WHAT YOU WILL DO =>
Repeat exactly, and only, the lines below starting at the line that contains "left hip: (313, 351, -1)" and ending at the line that contains "right shoulder: (529, 261, 7)", inclusive of both.
(Beginning of DATA RECORDS)
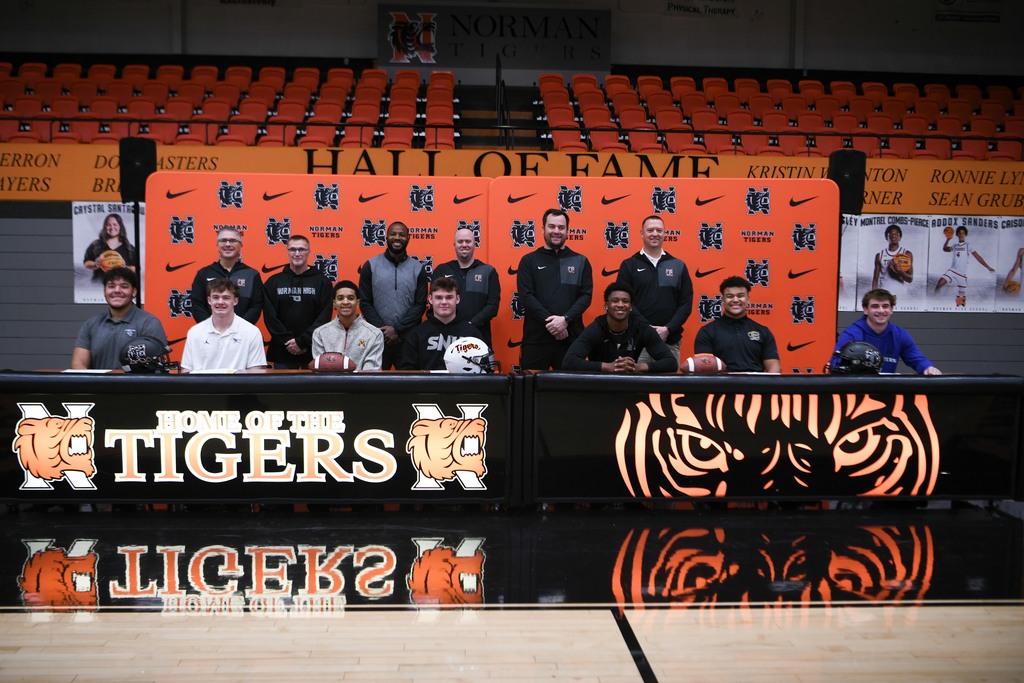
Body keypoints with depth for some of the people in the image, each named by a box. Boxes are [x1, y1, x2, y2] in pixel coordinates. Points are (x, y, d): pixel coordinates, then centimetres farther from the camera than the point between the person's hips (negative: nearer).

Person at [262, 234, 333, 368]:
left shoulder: (322, 281, 3)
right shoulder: (273, 282, 8)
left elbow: (324, 317, -5)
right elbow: (270, 317, 1)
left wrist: (302, 341, -12)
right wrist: (287, 341, -10)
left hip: (313, 351, -1)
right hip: (282, 352, 1)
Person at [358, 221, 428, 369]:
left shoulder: (418, 269, 4)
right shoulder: (371, 266, 3)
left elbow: (420, 305, -1)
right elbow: (365, 302, 1)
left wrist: (397, 329, -11)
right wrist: (382, 330, -10)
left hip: (409, 338, 0)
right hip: (378, 337, 0)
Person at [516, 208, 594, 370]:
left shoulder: (581, 261, 12)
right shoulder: (529, 261, 7)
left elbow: (586, 296, 3)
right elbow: (526, 296, -4)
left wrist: (565, 319, -14)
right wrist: (550, 322, -15)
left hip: (571, 337, 1)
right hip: (536, 337, -1)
(End of DATA RECORDS)
SOLUTION TO THIS PROBLEM =>
left hip: (313, 351, -1)
right hip: (282, 352, 1)
Person at [358, 221, 428, 369]:
left shoulder: (418, 269, 4)
right shoulder: (371, 266, 3)
left elbow: (420, 305, -1)
right elbow: (365, 302, 1)
left wrist: (397, 329, -11)
right wrist: (382, 330, -10)
left hip: (409, 338, 0)
right hip: (378, 337, 0)
Person at [516, 208, 594, 370]:
left shoulder: (581, 261, 12)
right shoulder: (529, 261, 7)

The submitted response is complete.